The theories and models that have been presented are those inspired by the GWT and which represent, according to the authors, excellent starting points for further implementations and/or theories. Table 1 presents a summary of their key characteristics. The column “Year” shows the year in which the respective theory was first published. The column “Maturity” shows the degree of completion of each research and study related to the theory. In that column, “Ready for Implementation” means that the model is only presented theoretically with sufficient details, while “Implementation Available” means that there are working computer implementations related to the architecture. The column “Peculiarities” highlights the key characteristics of each architecture.

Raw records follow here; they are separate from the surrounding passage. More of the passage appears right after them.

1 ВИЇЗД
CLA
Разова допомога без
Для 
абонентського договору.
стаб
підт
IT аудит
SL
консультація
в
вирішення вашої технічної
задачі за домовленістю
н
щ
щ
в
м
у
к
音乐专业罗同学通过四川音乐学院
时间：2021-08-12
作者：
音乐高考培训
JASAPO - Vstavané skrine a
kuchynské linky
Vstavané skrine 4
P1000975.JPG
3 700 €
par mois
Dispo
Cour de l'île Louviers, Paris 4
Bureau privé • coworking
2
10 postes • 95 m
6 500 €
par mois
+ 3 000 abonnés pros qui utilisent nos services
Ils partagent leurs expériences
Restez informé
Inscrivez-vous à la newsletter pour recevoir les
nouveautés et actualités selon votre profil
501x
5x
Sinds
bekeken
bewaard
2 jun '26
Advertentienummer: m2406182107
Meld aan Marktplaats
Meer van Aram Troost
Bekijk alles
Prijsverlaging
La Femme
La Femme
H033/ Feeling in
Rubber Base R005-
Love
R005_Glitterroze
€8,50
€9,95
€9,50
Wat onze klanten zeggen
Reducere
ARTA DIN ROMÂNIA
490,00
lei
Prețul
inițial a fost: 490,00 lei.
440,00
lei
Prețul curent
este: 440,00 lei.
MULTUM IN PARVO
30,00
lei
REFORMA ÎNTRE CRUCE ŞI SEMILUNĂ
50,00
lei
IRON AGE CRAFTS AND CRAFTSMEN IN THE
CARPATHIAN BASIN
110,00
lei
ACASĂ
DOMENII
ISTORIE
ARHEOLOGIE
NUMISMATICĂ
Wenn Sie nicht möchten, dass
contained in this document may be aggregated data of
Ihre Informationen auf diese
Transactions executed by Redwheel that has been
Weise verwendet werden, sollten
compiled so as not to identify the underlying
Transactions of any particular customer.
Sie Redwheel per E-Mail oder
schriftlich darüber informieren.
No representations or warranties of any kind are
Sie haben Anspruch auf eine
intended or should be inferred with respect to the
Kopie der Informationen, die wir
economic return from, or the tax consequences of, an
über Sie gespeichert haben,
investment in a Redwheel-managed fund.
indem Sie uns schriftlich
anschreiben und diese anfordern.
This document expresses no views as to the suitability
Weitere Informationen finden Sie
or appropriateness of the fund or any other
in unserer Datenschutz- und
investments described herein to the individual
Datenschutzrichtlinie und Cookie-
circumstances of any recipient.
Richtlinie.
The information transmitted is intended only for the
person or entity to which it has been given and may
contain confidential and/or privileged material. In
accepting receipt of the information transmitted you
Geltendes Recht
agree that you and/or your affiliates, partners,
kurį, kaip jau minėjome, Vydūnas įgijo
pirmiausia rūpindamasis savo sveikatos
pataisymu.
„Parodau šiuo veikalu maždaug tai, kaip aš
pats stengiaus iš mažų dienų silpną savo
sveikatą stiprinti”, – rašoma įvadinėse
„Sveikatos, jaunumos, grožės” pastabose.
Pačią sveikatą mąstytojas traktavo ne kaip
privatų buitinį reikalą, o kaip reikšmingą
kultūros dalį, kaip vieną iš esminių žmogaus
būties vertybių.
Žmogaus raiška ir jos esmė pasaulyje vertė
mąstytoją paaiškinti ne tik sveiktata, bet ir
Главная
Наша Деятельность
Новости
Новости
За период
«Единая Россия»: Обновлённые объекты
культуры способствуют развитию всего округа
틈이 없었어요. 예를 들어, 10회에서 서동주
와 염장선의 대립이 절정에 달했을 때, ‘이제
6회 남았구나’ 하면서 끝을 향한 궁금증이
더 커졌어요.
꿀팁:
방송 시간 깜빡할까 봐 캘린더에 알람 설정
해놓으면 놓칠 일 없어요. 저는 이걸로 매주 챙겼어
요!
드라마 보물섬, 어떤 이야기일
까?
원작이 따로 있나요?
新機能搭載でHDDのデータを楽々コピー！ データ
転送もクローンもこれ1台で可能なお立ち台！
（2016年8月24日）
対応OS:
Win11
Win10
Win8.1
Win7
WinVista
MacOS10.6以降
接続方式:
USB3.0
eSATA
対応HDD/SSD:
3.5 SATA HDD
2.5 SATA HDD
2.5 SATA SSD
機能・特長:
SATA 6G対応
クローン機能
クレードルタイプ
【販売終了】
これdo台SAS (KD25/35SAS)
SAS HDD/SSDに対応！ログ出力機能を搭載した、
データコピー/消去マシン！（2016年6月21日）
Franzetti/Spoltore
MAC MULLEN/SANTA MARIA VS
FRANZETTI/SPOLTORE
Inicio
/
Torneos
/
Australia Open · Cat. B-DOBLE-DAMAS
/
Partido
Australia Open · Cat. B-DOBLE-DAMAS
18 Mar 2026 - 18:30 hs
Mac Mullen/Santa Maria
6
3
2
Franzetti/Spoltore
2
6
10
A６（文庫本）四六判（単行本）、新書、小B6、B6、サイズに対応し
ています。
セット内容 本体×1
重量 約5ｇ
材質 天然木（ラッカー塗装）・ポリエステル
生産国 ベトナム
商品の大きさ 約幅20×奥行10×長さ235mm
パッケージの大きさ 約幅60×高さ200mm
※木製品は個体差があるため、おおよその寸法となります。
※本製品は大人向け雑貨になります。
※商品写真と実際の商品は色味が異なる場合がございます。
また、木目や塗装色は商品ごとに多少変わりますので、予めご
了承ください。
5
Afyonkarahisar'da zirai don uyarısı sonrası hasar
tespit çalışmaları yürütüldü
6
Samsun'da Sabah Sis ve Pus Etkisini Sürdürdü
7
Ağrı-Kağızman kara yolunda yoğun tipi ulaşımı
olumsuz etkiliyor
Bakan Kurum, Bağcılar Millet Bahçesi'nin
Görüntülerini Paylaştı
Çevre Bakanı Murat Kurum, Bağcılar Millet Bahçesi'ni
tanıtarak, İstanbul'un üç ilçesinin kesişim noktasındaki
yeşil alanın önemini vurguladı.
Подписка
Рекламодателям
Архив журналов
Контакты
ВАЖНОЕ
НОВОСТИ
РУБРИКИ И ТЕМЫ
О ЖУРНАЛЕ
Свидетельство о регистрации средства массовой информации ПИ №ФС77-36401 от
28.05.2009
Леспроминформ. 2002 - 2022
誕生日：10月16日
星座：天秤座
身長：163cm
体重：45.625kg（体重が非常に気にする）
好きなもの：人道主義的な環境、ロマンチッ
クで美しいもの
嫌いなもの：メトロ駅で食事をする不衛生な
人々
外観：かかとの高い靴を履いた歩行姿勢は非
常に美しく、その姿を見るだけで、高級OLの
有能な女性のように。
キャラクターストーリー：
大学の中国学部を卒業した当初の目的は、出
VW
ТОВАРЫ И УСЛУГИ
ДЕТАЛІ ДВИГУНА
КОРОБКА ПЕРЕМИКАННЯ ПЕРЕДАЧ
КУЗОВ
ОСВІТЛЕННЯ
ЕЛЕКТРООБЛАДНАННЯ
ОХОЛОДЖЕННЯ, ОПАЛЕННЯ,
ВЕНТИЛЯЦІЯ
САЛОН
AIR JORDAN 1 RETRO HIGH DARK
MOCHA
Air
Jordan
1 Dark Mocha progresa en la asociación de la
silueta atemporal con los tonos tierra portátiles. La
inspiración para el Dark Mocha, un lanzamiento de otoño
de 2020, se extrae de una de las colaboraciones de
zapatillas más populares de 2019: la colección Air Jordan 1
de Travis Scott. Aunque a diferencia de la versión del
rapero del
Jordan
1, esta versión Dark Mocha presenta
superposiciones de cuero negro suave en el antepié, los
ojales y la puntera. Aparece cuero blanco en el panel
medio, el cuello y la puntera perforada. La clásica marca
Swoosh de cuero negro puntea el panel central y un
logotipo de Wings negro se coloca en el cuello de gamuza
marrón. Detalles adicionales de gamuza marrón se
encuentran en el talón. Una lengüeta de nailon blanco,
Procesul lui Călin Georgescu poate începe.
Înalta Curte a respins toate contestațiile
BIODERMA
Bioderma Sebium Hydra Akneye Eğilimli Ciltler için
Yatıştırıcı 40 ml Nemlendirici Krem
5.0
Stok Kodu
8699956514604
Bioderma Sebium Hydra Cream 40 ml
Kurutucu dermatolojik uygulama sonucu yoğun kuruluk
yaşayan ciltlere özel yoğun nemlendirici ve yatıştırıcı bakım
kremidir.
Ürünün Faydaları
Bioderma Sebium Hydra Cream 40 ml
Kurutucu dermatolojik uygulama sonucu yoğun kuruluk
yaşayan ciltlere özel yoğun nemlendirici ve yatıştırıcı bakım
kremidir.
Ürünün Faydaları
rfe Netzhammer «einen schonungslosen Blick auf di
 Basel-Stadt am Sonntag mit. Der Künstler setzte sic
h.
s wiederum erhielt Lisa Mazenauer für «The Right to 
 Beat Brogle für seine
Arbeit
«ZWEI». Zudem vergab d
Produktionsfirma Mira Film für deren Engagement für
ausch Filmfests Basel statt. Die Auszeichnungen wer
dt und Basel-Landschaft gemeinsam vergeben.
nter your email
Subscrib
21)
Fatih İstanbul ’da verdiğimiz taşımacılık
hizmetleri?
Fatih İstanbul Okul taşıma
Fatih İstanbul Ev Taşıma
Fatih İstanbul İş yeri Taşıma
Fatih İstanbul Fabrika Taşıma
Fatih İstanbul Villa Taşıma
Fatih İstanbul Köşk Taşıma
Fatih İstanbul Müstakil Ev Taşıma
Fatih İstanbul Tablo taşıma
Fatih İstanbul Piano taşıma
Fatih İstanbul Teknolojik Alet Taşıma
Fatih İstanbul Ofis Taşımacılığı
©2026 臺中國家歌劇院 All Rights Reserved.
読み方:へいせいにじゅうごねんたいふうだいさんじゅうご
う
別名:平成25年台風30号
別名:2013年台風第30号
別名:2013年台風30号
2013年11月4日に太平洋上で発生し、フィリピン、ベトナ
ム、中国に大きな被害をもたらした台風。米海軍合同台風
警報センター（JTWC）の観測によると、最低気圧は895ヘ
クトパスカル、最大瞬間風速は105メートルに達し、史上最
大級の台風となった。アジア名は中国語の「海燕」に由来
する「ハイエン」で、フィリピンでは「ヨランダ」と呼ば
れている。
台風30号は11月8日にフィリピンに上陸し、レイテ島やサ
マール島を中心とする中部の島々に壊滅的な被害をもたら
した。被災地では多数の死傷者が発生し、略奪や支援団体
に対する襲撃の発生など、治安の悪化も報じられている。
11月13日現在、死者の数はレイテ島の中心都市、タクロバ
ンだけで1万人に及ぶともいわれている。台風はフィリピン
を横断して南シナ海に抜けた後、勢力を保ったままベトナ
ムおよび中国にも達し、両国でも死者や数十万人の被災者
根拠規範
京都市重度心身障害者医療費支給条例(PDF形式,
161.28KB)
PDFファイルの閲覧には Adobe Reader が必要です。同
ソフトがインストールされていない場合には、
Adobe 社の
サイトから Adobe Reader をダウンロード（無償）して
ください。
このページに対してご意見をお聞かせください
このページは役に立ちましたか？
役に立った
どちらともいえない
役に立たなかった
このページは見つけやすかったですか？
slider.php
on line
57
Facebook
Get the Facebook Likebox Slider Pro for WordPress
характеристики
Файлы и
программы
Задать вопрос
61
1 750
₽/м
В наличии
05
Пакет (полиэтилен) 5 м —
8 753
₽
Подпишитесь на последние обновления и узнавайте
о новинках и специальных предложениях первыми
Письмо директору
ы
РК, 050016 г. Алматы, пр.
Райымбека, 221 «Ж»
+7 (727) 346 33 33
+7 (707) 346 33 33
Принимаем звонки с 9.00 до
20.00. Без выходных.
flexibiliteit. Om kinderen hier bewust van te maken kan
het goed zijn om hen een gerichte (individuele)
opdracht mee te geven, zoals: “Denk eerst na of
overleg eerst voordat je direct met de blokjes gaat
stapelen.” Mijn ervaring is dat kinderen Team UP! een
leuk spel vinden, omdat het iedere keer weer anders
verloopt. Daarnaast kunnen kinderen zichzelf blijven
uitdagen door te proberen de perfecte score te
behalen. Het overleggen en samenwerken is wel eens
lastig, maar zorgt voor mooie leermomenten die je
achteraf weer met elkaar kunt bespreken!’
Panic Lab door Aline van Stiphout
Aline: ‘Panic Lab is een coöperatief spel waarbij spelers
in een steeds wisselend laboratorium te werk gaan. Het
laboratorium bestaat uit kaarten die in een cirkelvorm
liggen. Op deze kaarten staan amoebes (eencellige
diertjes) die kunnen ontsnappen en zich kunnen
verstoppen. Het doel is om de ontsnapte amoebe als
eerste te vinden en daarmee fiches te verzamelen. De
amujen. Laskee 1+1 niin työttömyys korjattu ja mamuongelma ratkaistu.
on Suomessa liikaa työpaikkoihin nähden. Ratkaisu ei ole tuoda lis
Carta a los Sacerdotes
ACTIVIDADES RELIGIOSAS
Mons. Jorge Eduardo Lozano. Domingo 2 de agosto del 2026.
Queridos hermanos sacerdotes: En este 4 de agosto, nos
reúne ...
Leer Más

Table 1 Summary of presented GWT-inspired architectures

However, in some ways it may be partially incorrect to consider these four architectures at the same level. In fact, it should be pointed out that this selection contains the models inspired by Baars’ GWT, which are the most relevant in terms of the results obtained, their popularity, and future potential. Among these, however, the GNW also represents a theoretical model in its own right: its architecture has inspired subsequent theories such as those of Shanahan [24, 25] and those of Whyte related to the predictive global neuronal workspace (PGNW) [26, 27]. In light of this, it is possible to argue that, although Baars is the founder of GWT which is today the predominant theory in this field, Dehaene’s architecture of GNW, being more specific [28] and less high-level, would be a proper variation of GWT.

Conclusions

The Global Workspace Theory has been for years, and still is, a reference for those looking for a model of consciousness, whether we are talking about neuroscience or computer science. The appreciation that this theory has received over the years has led the scientific community to pay increasing attention to it, to the point of creating architectures based on it or inspired by it. Despite the fact that more than 20 years have passed since its theorization, GWT continues to inspires new and interesting models that are still waiting to be implemented [11•], while for those which already exist, the field of application is very wide, for example, from the control of NPCs in video games [21] to the medical field through clinical simulations [9]. While the theories remain robust and valid, the remarkable progress made in recent years in the fields of artificial intelligence, neural networks, and deep learning opens the way for new and modern implementations related to them. Therefore, well known and less known architectures have been reported in this paper: the intention is to bring attention to them in order to stimulate more working groups to use the new software and hardware tools to give concrete (and modern) life to these valid models.